* _WRITTEN TASK_: When you reach the line below that has "Scopri i migliori casinò con prelievo", start returning lines exactly, and stop after the line that has "The real value"; skip the pictures.

(Page images and extracted text)
----------------------------------------

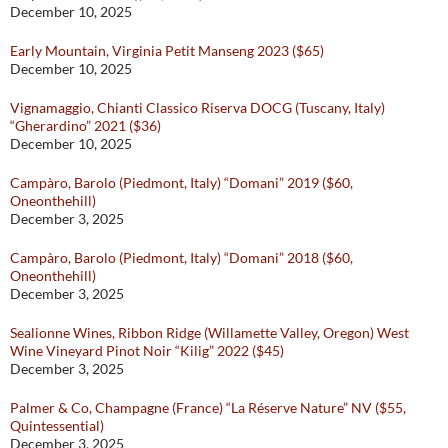
December 10, 2025
Early Mountain, Virginia Petit Manseng 2023 ($65)
December 10, 2025
Vignamaggio, Chianti Classico Riserva DOCG (Tuscany, Italy)
“Gherardino” 2021 ($36)
December 10, 2025
Campàro, Barolo (Piedmont, Italy) “Domani” 2019 ($60,
Oneonthehill)
December 3, 2025
Campàro, Barolo (Piedmont, Italy) “Domani” 2018 ($60,
Oneonthehill)
December 3, 2025
Sealionne Wines, Ribbon Ridge (Willamette Valley, Oregon) West
Wine Vineyard Pinot Noir “Kilig” 2022 ($45)
December 3, 2025
Palmer & Co, Champagne (France) “La Réserve Nature” NV ($55,
Quintessential)
December 3, 2025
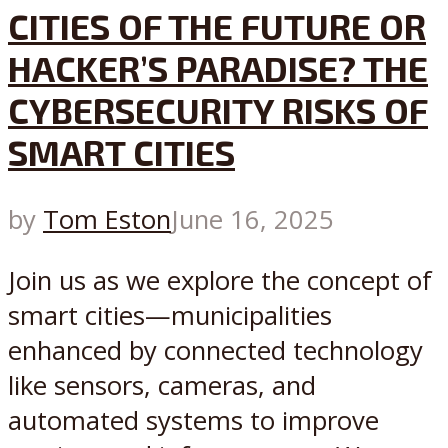
CITIES OF THE FUTURE OR
HACKER’S PARADISE? THE
CYBERSECURITY RISKS OF
SMART CITIES
by
Tom Eston
June 16, 2025
Join us as we explore the concept of
smart cities—municipalities
enhanced by connected technology
like sensors, cameras, and
automated systems to improve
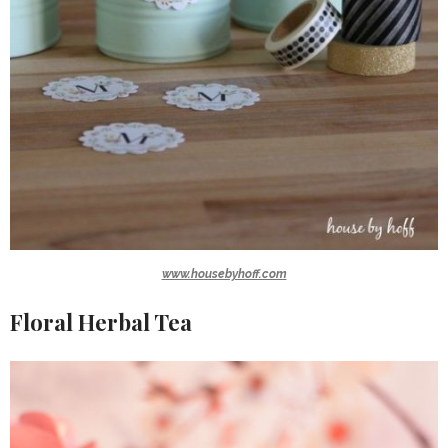
www.housebyhoff.com
Floral Herbal Tea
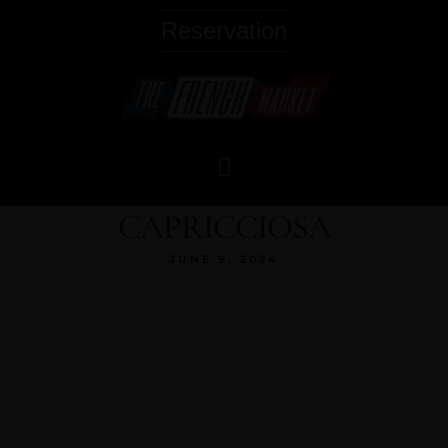
Reservation
CAPRICCIOSA
JUNE 9, 2024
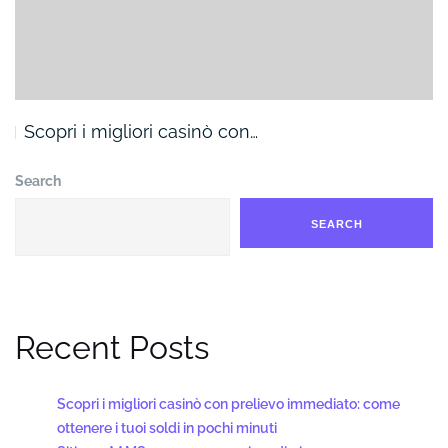
Scopri i migliori casinò con…
Search
SEARCH
Recent Posts
Scopri i migliori casinò con prelievo immediato: come
ottenere i tuoi soldi in pochi minuti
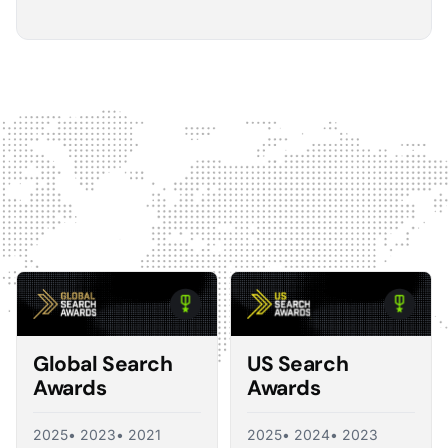
5
The Optmyzr software gives you a kind of sanity
check on whether you should make changes or
not.
The default best practice is: don't change anything if
nothing's broken, because making unnecessary
changes can introduce volatility in your ad account.
The real value I see in the software is that it tells you what
you should change and what you shouldn't, so you're not
just randomly making adjustments. That's exactly what a
good consultant would do, and Optmyzr is doing a lot of
what a consultant would provide at the end of the day.
Corey Zieman
Owner, Guaranteed PPC
Global Search
US Search
Awards
Awards
2025
• 2023
• 2021
2025
• 2024
• 2023
5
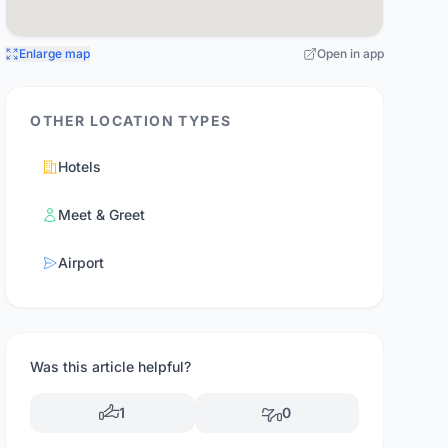
Enlarge map
Open in app
OTHER LOCATION TYPES
Hotels
Meet & Greet
Airport
Was this article helpful?
1
0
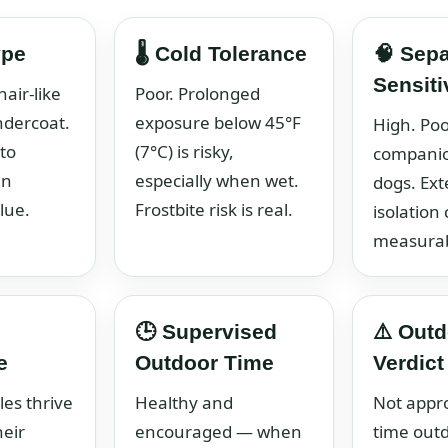
ype
🌡️ Cold Tolerance
🧠 Sepa
Sensiti
hair-like
Poor. Prolonged
ndercoat.
exposure below 45°F
High. Poo
to
(7°C) is risky,
compani
in
especially when wet.
dogs. Ex
lue.
Frostbite risk is real.
isolation
measurab
🕒 Supervised
⚠️ Outd
e
Outdoor Time
Verdict
les thrive
Healthy and
Not appro
heir
encouraged — when
time outd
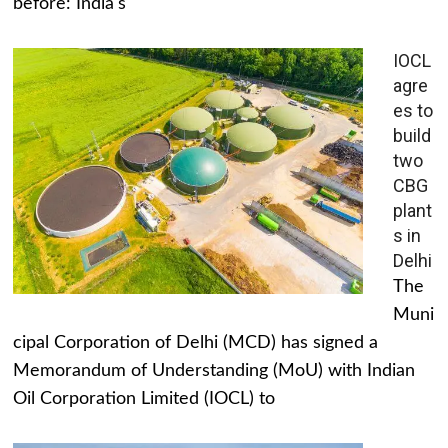
before: India's
IOCL
agre
es to
build
two
CBG
plant
s in
Delhi
The
Muni
cipal Corporation of Delhi (MCD) has signed a
Memorandum of Understanding (MoU) with Indian
Oil Corporation Limited (IOCL) to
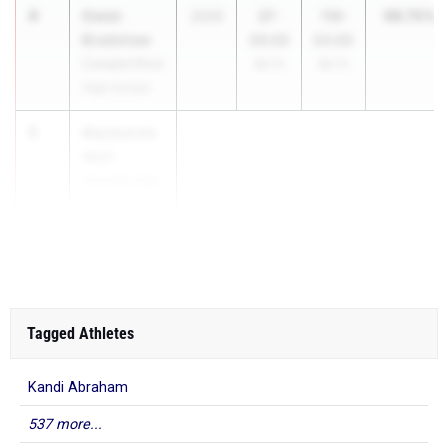
4
Gwen
98.70%
2026
37-
116-
Bradshaw
09.00
03.00
Cossatot River
98.7%
98.7%
High School
5
Mackenzie
Wolf
Gravette High
School
...
Tagged Athletes
Kandi Abraham
537 more...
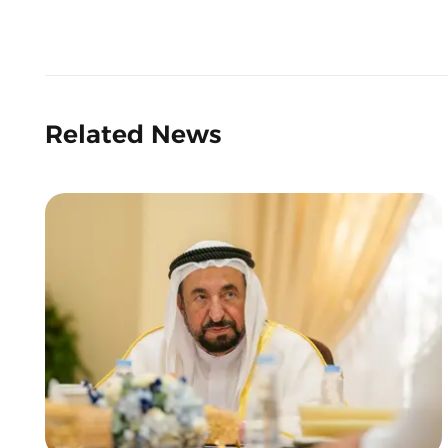
Related News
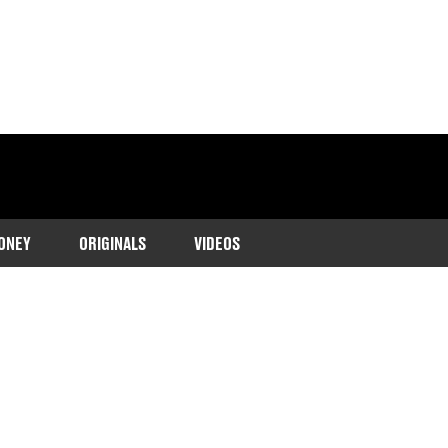
ONEY
ORIGINALS
VIDEOS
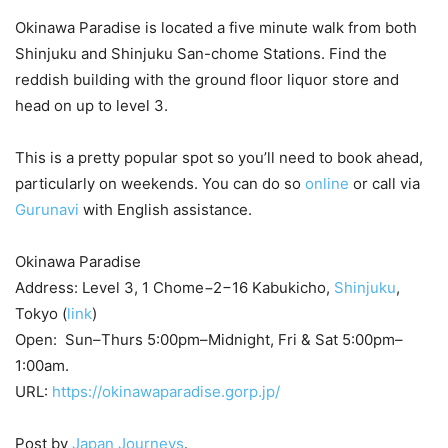
Okinawa Paradise is located a five minute walk from both
Shinjuku and Shinjuku San-chome Stations. Find the
reddish building with the ground floor liquor store and
head on up to level 3.
This is a pretty popular spot so you’ll need to book ahead,
particularly on weekends. You can do so
online
or call via
Gurunavi
with English assistance.
Okinawa Paradise
Address: Level 3, 1 Chome−2−16 Kabukicho,
Shinjuku
,
Tokyo (
link
)
Open: Sun–Thurs 5:00pm–Midnight, Fri & Sat 5:00pm–
1:00am.
URL:
https://okinawaparadise.gorp.jp/
Post by
Japan Journeys
.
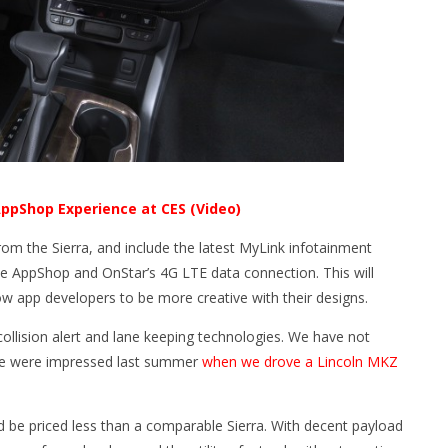
ppShop Experience at CES (Video)
from the Sierra, and include the latest MyLink infotainment
ude AppShop and OnStar’s 4G LTE data connection. This will
ow app developers to be more creative with their designs.
collision alert and lane keeping technologies. We have not
we were impressed last summer
when we drove a Lincoln MKZ
ld be priced less than a comparable Sierra. With decent payload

----------------------------------------

* _ANSWER BELOW_:
Scopri i migliori casinò con prelievo immediato: come
ottenere i tuoi soldi in pochi minuti
5
The Optmyzr software gives you a kind of sanity
check on whether you should make changes or
not.
The default best practice is: don't change anything if
nothing's broken, because making unnecessary
changes can introduce volatility in your ad account.
The real value I see in the software is that it tells you what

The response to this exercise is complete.